Lani Maestro  /  L'oubli de l'air

en collaboration avec Malcolm Goldstein 
 
 

Lani Maestro a eu la gentillesse de me faire partager ce qui se mettait petit à petit en place dans son esprit en vue de l’œuvre qu’elle prépare pour la Fonderie Darling. Elle m’a dit que le titre, L’oubli de l’air, lui avait été inspiré par un ouvrage de Luce Irigaray. Elle m’a parlé de sable. Du sable noir, là, sur le sol. Elle m’a parlé d’eau. De petites cavités creusées à même le sable et remplies d’un peu d’eau. Elle m’a dit que le ciel qu'on voit depuis les fenêtres perchées là-haut au sommet des immenses murs de la Fonderie allait s’y réfléchir. Elle m’a parlé d’un jardin, tout en m’apprenant que l’eau allait avoir tendance à s’évaporer; il faudra veiller à ce qu’il y en ait toujours un peu dans les creusures de sable : arroser le jardin en quelque sorte. Elle m’a parlé de sa rencontre avec Malcolm Goldstein, de la poésie de sa musique, de sa participation au projet sans qu’elle en sache plus elle-même. L’œuvre allait être l’occasion – mais sous quelle forme? – d’une rencontre entre la poésie visuelle de Lani Maestro et la poésie sonore de Malcolm Goldstein. Est-ce là la raison d’être de l’oubli de l’air? Pas seulement, bien sûr.

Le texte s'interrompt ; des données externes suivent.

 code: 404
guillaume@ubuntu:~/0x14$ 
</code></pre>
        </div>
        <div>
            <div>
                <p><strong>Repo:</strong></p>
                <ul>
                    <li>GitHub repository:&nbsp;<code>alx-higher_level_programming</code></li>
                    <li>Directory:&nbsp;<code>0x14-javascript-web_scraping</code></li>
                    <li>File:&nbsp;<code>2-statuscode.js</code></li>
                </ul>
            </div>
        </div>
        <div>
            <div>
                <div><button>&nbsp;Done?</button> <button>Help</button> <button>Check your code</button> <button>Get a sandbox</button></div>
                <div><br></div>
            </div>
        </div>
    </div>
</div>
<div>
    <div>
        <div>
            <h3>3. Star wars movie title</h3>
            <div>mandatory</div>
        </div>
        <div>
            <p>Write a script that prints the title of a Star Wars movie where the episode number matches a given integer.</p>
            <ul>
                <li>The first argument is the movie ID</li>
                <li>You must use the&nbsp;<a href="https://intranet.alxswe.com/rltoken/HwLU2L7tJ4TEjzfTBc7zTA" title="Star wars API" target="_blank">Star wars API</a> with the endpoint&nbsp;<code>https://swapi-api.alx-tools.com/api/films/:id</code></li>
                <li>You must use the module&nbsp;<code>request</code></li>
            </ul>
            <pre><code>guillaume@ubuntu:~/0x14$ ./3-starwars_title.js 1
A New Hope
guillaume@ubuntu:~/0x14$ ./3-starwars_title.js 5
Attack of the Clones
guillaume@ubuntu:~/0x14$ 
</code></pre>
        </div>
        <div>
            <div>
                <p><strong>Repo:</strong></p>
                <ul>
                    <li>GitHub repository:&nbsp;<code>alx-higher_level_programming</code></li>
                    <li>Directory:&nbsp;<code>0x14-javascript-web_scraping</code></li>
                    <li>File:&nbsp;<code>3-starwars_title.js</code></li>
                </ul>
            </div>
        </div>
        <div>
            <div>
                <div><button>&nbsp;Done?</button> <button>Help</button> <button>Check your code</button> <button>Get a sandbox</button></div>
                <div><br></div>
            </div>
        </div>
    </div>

Le deux a son importance dans l’œuvre de Maestro. Maestro et Goldstein. Le visible et l’audible. Le ciel, là, dehors, et le ciel, là, dans l’eau. Ici dedans et là dehors. L’eau dans le sable et l’eau dans l’air. L’air silencieux et l’air de la musique. Le sable, là, maintenant, dans l’espace d’exposition, et le sable, là, avant, quand on y moulait le métal selon la technique au sable. Oui, ici on moulait le métal. Mouler. Coquille. Creux. Feu. Chaleur. Bruit. Des souvenirs, juste des souvenirs. Des morts aussi. De la souffrance. Du travail pénible. Aujourd’hui, on y a substitué l’art. La Fonderie Darling, c’est aussi ça. Des fantômes. Quelque chose dans l’air qu’on ne peut pas oublier, quand on entre dans cet espace. Refouler, dénier, rejeter, oui, mais pas oublier. Une sorte de tyrannie involontaire du lieu. Une matière imposée en quelque sorte. Une matière à laquelle Lani Maestro ajointera sa liberté. Celle qui l’a faite artiste.

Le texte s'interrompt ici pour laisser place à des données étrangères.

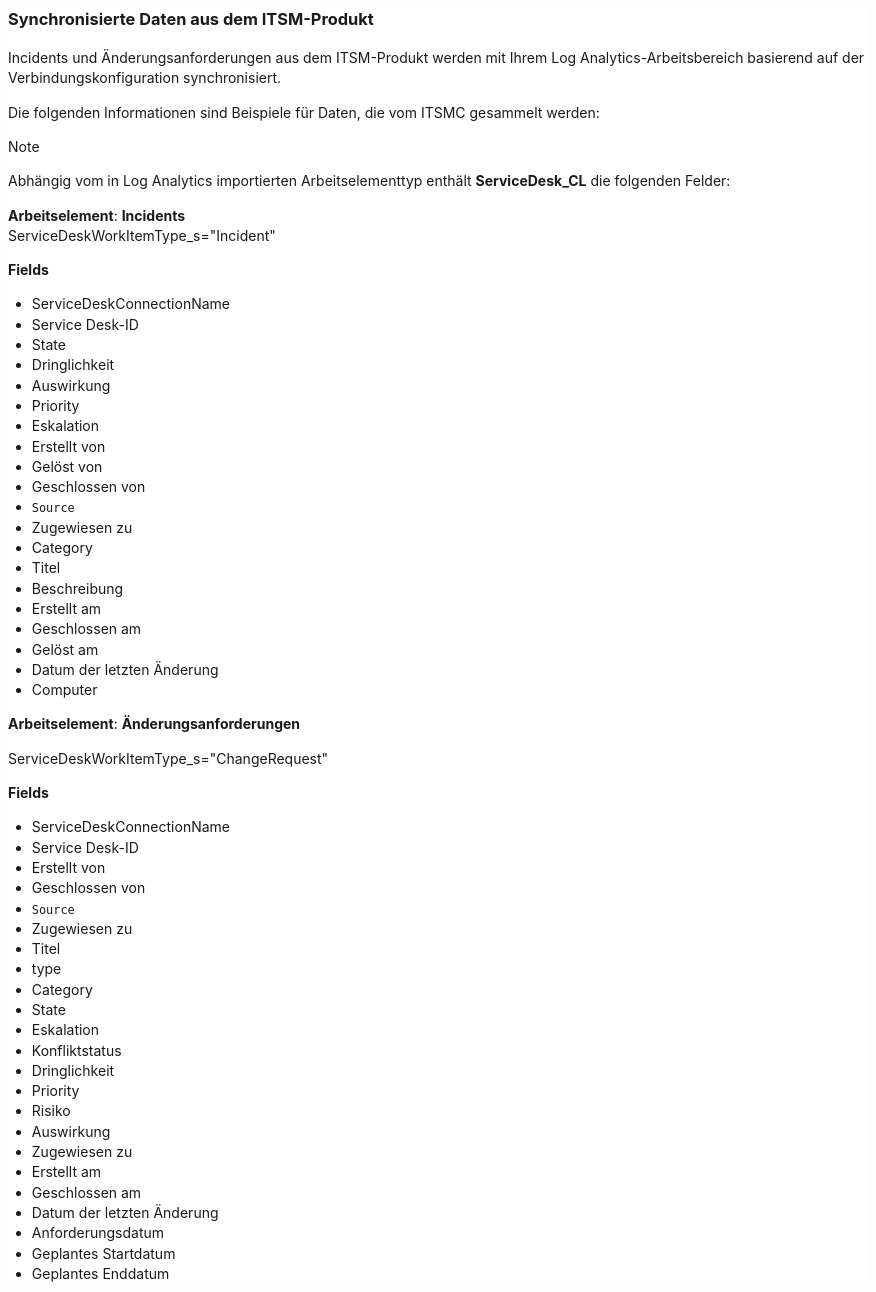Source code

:### <a name="data-synced-from-itsm-product"></a>Synchronisierte Daten aus dem ITSM-Produkt
Incidents und Änderungsanforderungen aus dem ITSM-Produkt werden mit Ihrem Log Analytics-Arbeitsbereich basierend auf der Verbindungskonfiguration synchronisiert.

Die folgenden Informationen sind Beispiele für Daten, die vom ITSMC gesammelt werden:

> [!NOTE]
>
> Abhängig vom in Log Analytics importierten Arbeitselementtyp enthält **ServiceDesk_CL** die folgenden Felder:

**Arbeitselement**: **Incidents**  
ServiceDeskWorkItemType_s="Incident"

**Fields**

- ServiceDeskConnectionName
- Service Desk-ID
- State
- Dringlichkeit
- Auswirkung
- Priority
- Eskalation
- Erstellt von
- Gelöst von
- Geschlossen von
- `Source`
- Zugewiesen zu
- Category
- Titel
- Beschreibung
- Erstellt am
- Geschlossen am
- Gelöst am
- Datum der letzten Änderung
- Computer


**Arbeitselement**: **Änderungsanforderungen**

ServiceDeskWorkItemType_s="ChangeRequest"

**Fields**
- ServiceDeskConnectionName
- Service Desk-ID
- Erstellt von
- Geschlossen von
- `Source`
- Zugewiesen zu
- Titel
- type
- Category
- State
- Eskalation
- Konfliktstatus
- Dringlichkeit
- Priority
- Risiko
- Auswirkung
- Zugewiesen zu
- Erstellt am
- Geschlossen am
- Datum der letzten Änderung
- Anforderungsdatum
- Geplantes Startdatum
- Geplantes Enddatum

Lani Maestro sculpte. Elle sculpte ces matières précisément – les involontairement tyranniques –, celles qui véhiculent malgré elles la coercition, l’oppression, la répression, la domination, l’hégémonie, le totalitarisme. Et comment s’y prend-elle? Pas en leur opposant la liberté d’un faire. Non. En allant plutôt au-devant, si je puis dire. Elle, à même cette matière, la creuser, s’y lover, et ce faisant y faire brèche. Elle, avec tout ce qu’il y a d’inaliénable chez elle, c’est-à-dire avec ce qui fait d’elle l’être qu’elle est, à ne pas avoir disparu derrière, dessous, dans, aux confins des tyrannies, qui ont tout de même marqué son âme.

Ainsi, souvent, très souvent, vous le remarquez désormais, Lani Maestro construira des lieux dans des lieux. Et entre eux, des rapports, des liens, des contacts. S’échafaude ainsi une ligne, une ligne de silence dira-t-elle, parce que ce n’est pas du langage qui l’échafaude, mais seulement de l’évidence. L’évidence du non-sens de l’Unique. Non-sens de l’idée unique, de la pensée unique, de la forme unique, de la matière unique.

Son œuvre, regardons-la comme on voit l’horizon, où, à l’infini, on voit le ciel et la mer se toucher même si l’on sait que ce n’est pas possible. Regardons-la comme cet horizon où la tyrannie et l’artiste se touchent sans se confondre, se rapportent l’un à l’autre sans se correspondre, tout en s’ajointant, illusoirement cependant, pour les besoins de la cause pourrait-on dire. Ça se passe là-bas, loin, très loin, si loin de nous. À l’infini même : affaire d’art, dira-t-on, à propos d’une lutte infinie contre l’hégémonie du Un. Mais ça se passe pour nous. Je suis toi, dit-elle. Ainsi, la poésie. La poésie de Lani Maestro pour nous.

Texte: Jean-Émile Verdier

 

Lani Maestro

Lani Maestro est née en 1957 aux Philippines. Elle arrive au Canada en 1983 et poursuit une maîtrise en arts visuels au Nova Scotia College of Art and Design.